Il Santa Maria della Scala diventa una Fondazione, votato dal consiglio comunale lo statuto

Via libera del consiglio comunale alla costituzione e allo statuto per la Fondazione del terzo settore denominata “Antico ospedale Santa Maria della Scala”. Il Vecchio Spedale entra dunque nella sua nuova dimensione.

Lo statuto, preparato dalla commissione apposita e poi approvato dal consiglio comunale oggi, creerà di fatto una Fondazione di partecipazione che avrà il Comune di Siena sempre come socio di maggioranza e che proverà a catalizzare fondi privati e pubblici. Mentre la struttura rimarrà sempre di proprietà del Comune di Siena (sarà inalienabile), nella prima fase la Fondazione provvederà a darsi un codice etico, nominare un direttore e verificare le funzionalità dello Statuto. Il nuovo cda della Fondazione nascerà entro poche settimane: il primo sarà di nomina pubblica e durerà fino al 31 dicembre 2023. L’intenzione è infatti di permettere a chiunque andrà a ricoprire la carica di sindaco alla fine dell’attuale mandato (giugno 2023), di avere la possibilità di nominare i consiglieri di parte pubblica.

Nelle intenzioni dell’amministrazione comunale il Santa Maria della Scala dovrà diventare un polo di eccellenza mondiale, il cda dovrà porre le basi per attirare altri soci che poi faranno parte della nuova governance del complesso museale e entreranno dunque nel prossimo consiglio di amministrazione.

“Questo statuto – ha detto il sindaco di Siena Luigi De Mossi – ci permette una gestione articolata, andiamo a creare una fondazione che ci consentirà di avere un’interlocuzione con soci sostenitori privati che entreranno all’interno della compagine.
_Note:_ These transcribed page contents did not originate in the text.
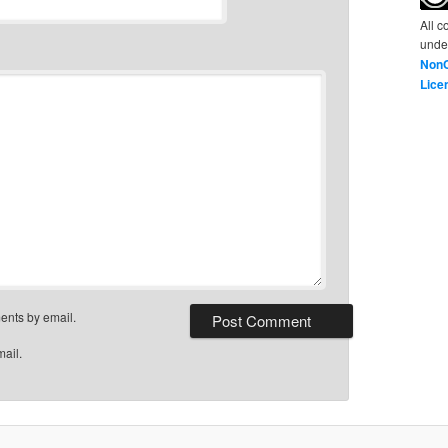
All c
unde
NonC
Lice
ents by email.
mail.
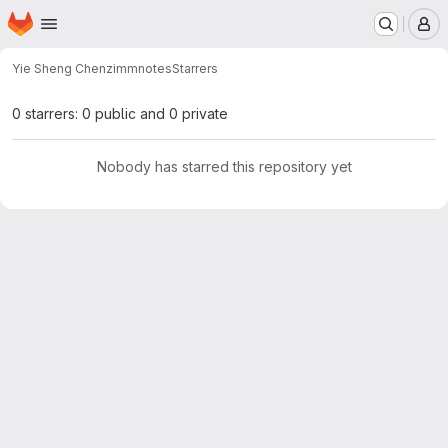
Homepage
Skip to main content
M
Yie Sheng Chen
zimmnotes
Starrers
0 starrers: 0 public and 0 private
Nobody has starred this repository yet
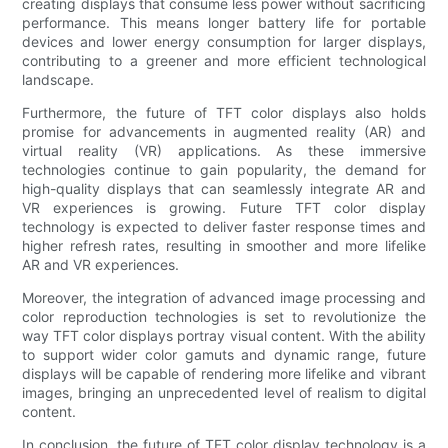
creating displays that consume less power without sacrificing
performance. This means longer battery life for portable
devices and lower energy consumption for larger displays,
contributing to a greener and more efficient technological
landscape.
Furthermore, the future of TFT color displays also holds
promise for advancements in augmented reality (AR) and
virtual reality (VR) applications. As these immersive
technologies continue to gain popularity, the demand for
high-quality displays that can seamlessly integrate AR and
VR experiences is growing. Future TFT color display
technology is expected to deliver faster response times and
higher refresh rates, resulting in smoother and more lifelike
AR and VR experiences.
Moreover, the integration of advanced image processing and
color reproduction technologies is set to revolutionize the
way TFT color displays portray visual content. With the ability
to support wider color gamuts and dynamic range, future
displays will be capable of rendering more lifelike and vibrant
images, bringing an unprecedented level of realism to digital
content.
In conclusion, the future of TFT color display technology is a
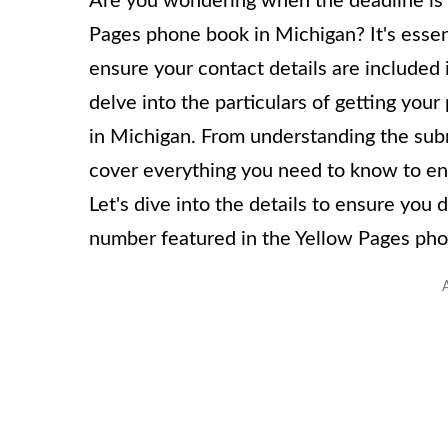
Are you wondering when the deadline is 
Pages phone book in Michigan? It's essen
ensure your contact details are included 
delve into the particulars of getting yo
in Michigan. From understanding the subm
cover everything you need to know to ensu
Let's dive into the details to ensure you
number featured in the Yellow Pages pho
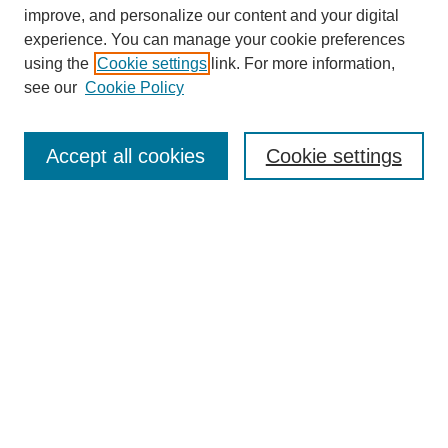
improve, and personalize our content and your digital
experience. You can manage your cookie preferences
using the
Cookie settings
link. For more information,
see our
Cookie Policy
Search
Accept all cookies
Cookie settings
Enter search terms:
Select context to search:
Advanced Search
Notify me via email or
RSS
Browse
Collections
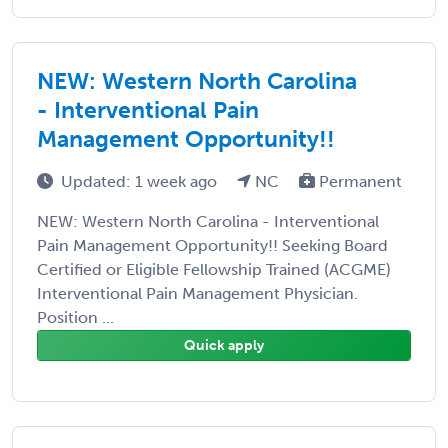
NEW: Western North Carolina
- Interventional Pain
Management Opportunity!!
Updated: 1 week ago
NC
Permanent
NEW: Western North Carolina - Interventional
Pain Management Opportunity!! Seeking Board
Certified or Eligible Fellowship Trained (ACGME)
Interventional Pain Management Physician.
Position ...
Quick apply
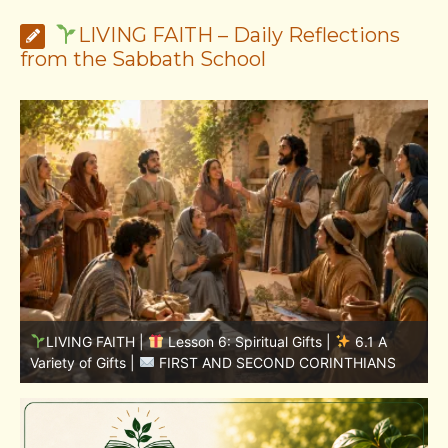
LIVING FAITH – Daily Reflections
from the Sabbath School
LIVING FAITH |
Lesson 5: All to the Glory of God |
5
5.6 Summary |
FIRST AND SECOND CORINTHIANS
C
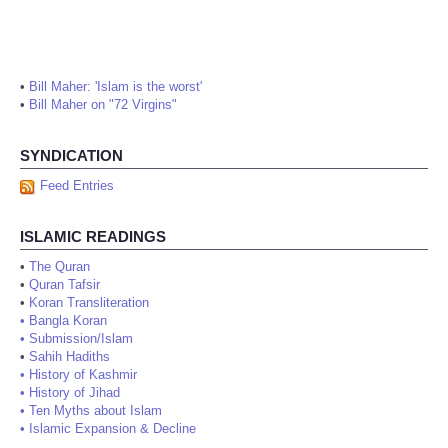
•
Bill Maher: 'Islam is the worst'
•
Bill Maher on "72 Virgins"
SYNDICATION
Feed Entries
ISLAMIC READINGS
•
The Quran
•
Quran Tafsir
•
Koran Transliteration
•
Bangla Koran
•
Submission/Islam
•
Sahih Hadiths
•
History of Kashmir
•
History of Jihad
•
Ten Myths about Islam
•
Islamic Expansion & Decline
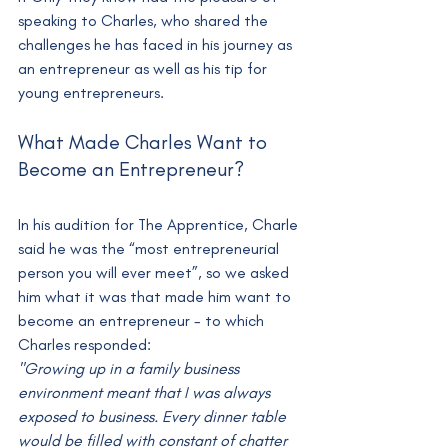
speaking to Charles, who shared the 
challenges he has faced in his journey as 
an entrepreneur as well as his tip for 
young entrepreneurs.
What Made Charles Want to 
Become an Entrepreneur?
In his audition for The Apprentice, Charle 
said he was the “most entrepreneurial 
person you will ever meet”, so we asked 
him what it was that made him want to 
become an entrepreneur - to which 
Charles responded:
"Growing up in a family business 
environment meant that I was always 
exposed to business. Every dinner table 
would be filled with constant of chatter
Abbiamo avuto cura di evitare che la maggioranza potesse andare ai privati attraverso le norme inserite nello statuto. Abbiamo anche avuto cura di evitare qualunque tipo di fraintendimento per la proprietà della struttura, che dovrà essere convenzionalmente concordata con la fondazione medesima. E’ stato fatto diverse volte il tentativo di costituire la fondazione, il lavoro è stato recepito”.

“Il terzo settore – ha spiegato De Mossi – è materia delicata, dal punto di vista del diritto tributario è un settore che facilita la fiscalità. Il consiglio di amministrazione nel suo primo mandato dovrà avviare la macchina. Poi nel 2023 la nuova amministrazione avrà la facoltà di indicare un consiglio che potrà lavorare a pieno regime. Per quanto riguarda i soci sostenitori ci aspettiamo che alcuni siano all’interno di questa città, ma spero anche in un massiccio allargamento al di fuori, per rendere il Santa Maria della Scala di livello internazionale. Il senso della Fondazione è proprio questo: dare una personalità giuridica e cominciare a fare tutta una serie di collegamenti, non trascurando che stiamo parlando di un bene delicatissimo, la cui titolarità rimarrà del socio fondatore, cioè il Comune di Siena. Come tutti gli enti dotati di personalità giuridica è uno strumento necessario. Credo sia lo strumento più funzionale e pregnante per dare corso a una vita propria. Non trascurerei le attività strumentali accessorie e connesse che riguardano anche i finanziamenti”.

“E’ un risultato storico per la città – ha concluso De Mossi – che ci dà una struttura che dialoga con il mondo”.